I am not so familiar with statistical concepts. I am preparing a questionnaire to measure underlying constructs that affect pedestrian's road crossing behavior. However, I came across this term called "scale". Earlier I used to think that scale simply means measurement scale (e.g. nominal, ordinal, numerical etc.). But I have seen people using the term "scale construction". Could someone me tell me what it means by constructing a scale (as asked in this question: https://www.researchgate.net/post/What_is_the_fundamental_procedure_for_Scale_construction)?

Update: I have updated the question to be more clear and precise.

• It would help a lot if you could provide a link to where you read the word that confused you. With PCA it could just mean multiplication. – Dan Jul 11 '18 at 8:56
• I mentioned PCA just to tell that how I had to use statistics. My question about "scale" was not related to PCA. I am sorry for the confusion. However, following link contains what I wanted to ask about: researchgate.net/post/… – Muhammad Abdullah Jul 11 '18 at 11:16
• That link is talking about rating scales. An appropriate English definition of this use of the word scale is a set of numbers, amounts, etc., used to measure or compare the level of something – Dan Jul 11 '18 at 11:20
• "scale" is one of those words that have multiple meanings, each in their own context. At least three come immediately to mind in statistics – Glen_b Jul 11 '18 at 13:24

This word has many meanings, e.g.

• measurement scale (nominal, ordinal, etc.) is a classification of variables in statistics in terms of mathematical operations that can be applied to them,
• in probability and statistics scaling factor of probability distribution, so $Y = bX$ is a random variable defined in terms of random variable $X$ scaled by the $b$,
• what follows, we have location-scale distributions with location $a$ and scale $b$ parameters, $Y = a + bX$ (e.g. mean and variance in normal distribution) that lead to transforming probability density function to $f_Y = f_X(\tfrac{X-a}{b})\,/\,b$, and cumulative distribution function to $F_Y = F_X(\tfrac{X-a}{b})$,
• in psychometrics people often call the questionnaire as "scale", e.g.
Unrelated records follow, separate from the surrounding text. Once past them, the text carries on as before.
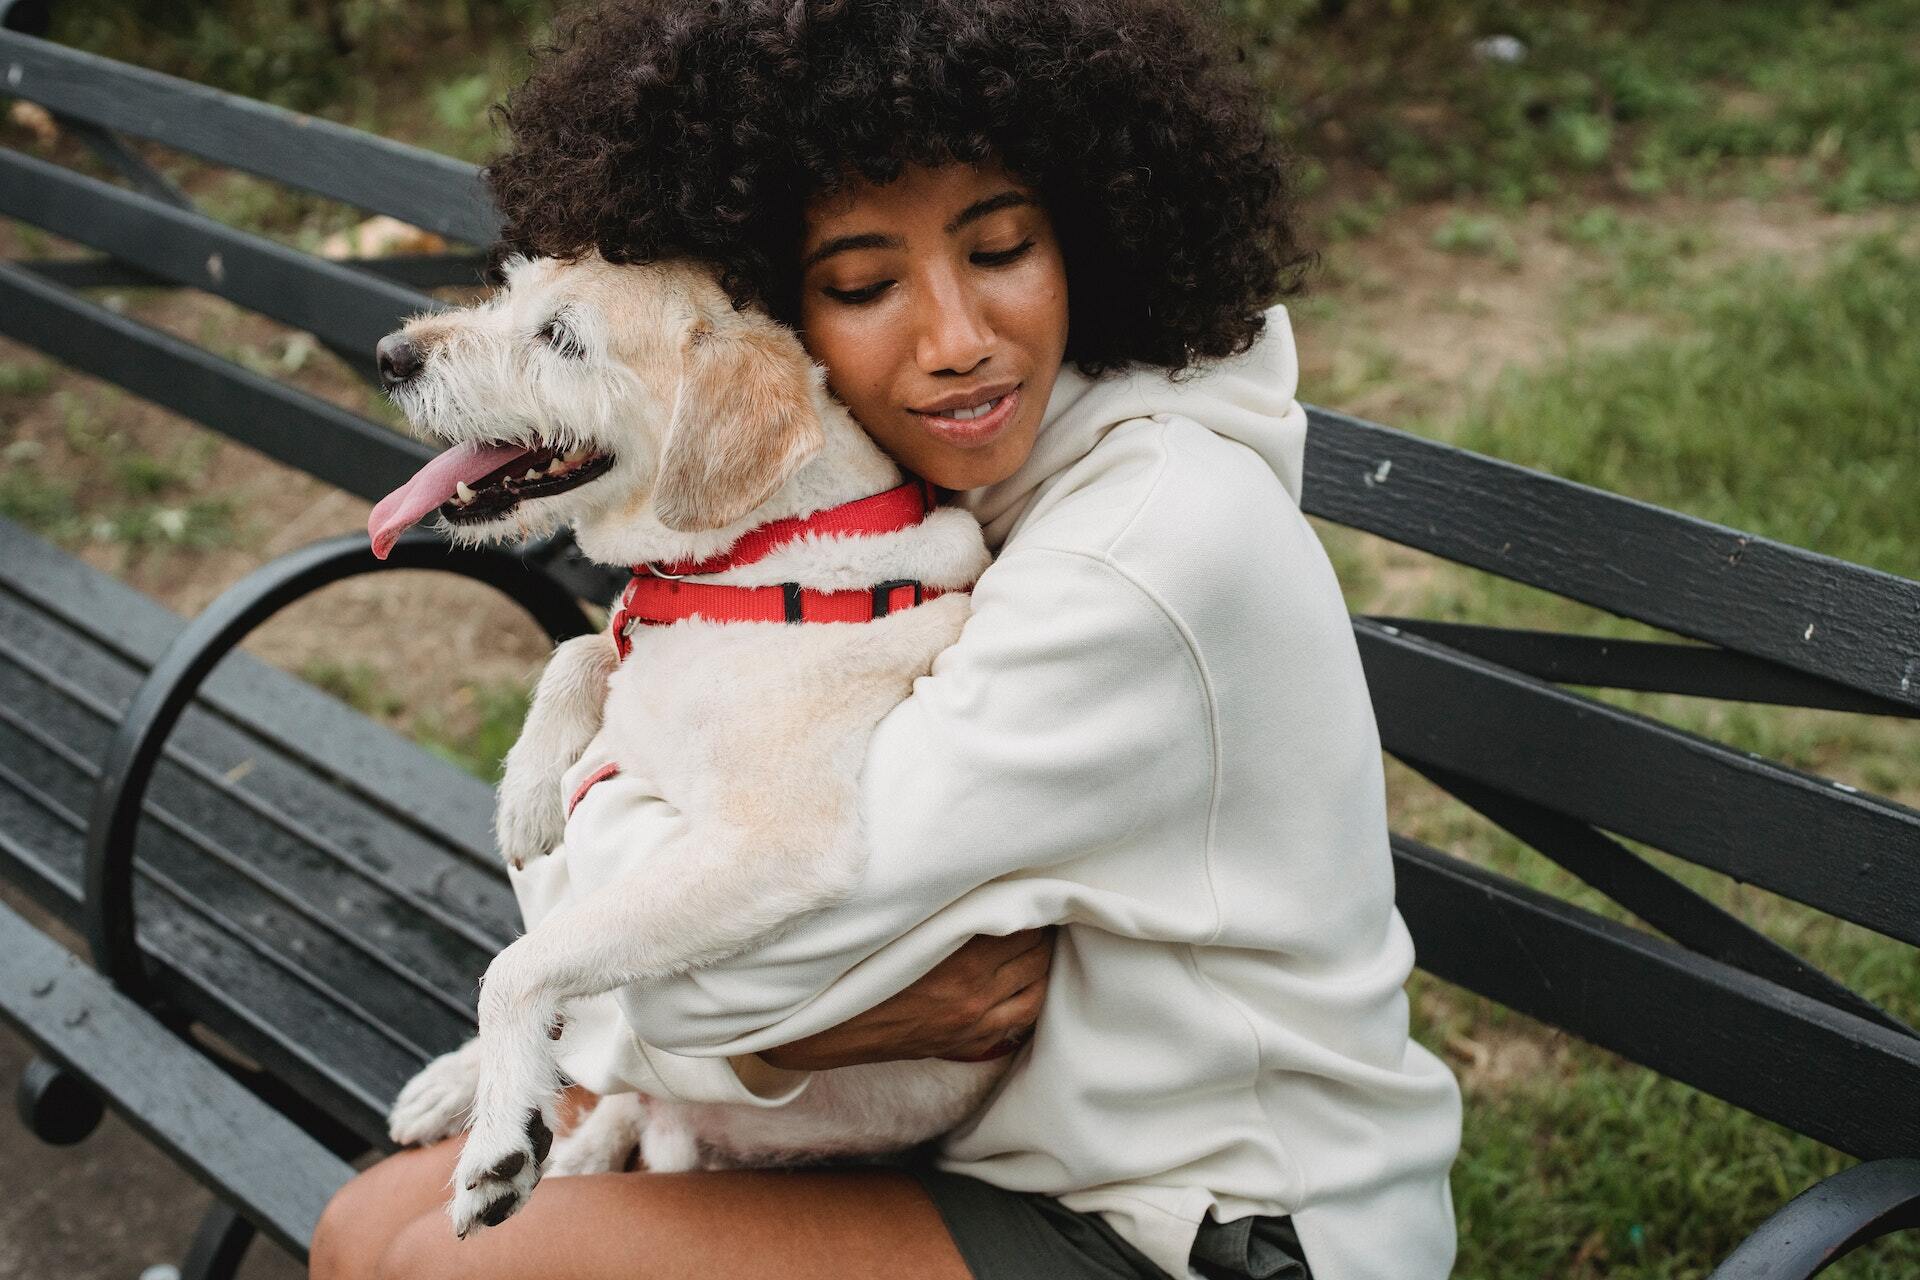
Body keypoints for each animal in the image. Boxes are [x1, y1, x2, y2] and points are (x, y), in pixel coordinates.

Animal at [364, 253, 1013, 1243]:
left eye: (562, 336)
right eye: (510, 286)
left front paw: (500, 1145)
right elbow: (581, 646)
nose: (391, 356)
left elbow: (518, 969)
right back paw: (455, 1088)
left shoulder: (769, 848)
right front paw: (527, 795)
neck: (761, 558)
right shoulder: (635, 643)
Wechsler Adult Intelligence Scale is one of the most popular IQ tests.

What exactly it means depends on context.

• Helpful, but I think your second bullet point conflates two distinct ideas. A scale parameter measuring spread (dispersion is another common word) generally has units and dimensions that are the same as the original variable, or is reducible to such. So a normal distribution fittted to data on weights has a standard deviation with the same units and dimensions; and similarly in general. Your example $Y=bX$ has $b$ as what might often be called a multiplicative or scale factor (rather than a scale parameter). – Nick Cox Jul 11 '18 at 8:55

A guess:

"scale" in PCA could arise form question "should we standardize variables before running PCA?".

The answer is "Yes", because if we do not, a scale of variable affects results. If, for example, one of variables is in centimeters and we change it's scale to meters, we would get completely different results in PCA.

Also if scale of one of the variables is from 0 to 1 and another from 0 do 1000, the later would have greater impact on PCA results.

So, my guess is that scale here means "unit", "range", "extent" etc.

Plus, R function that performs standardization is... scale :)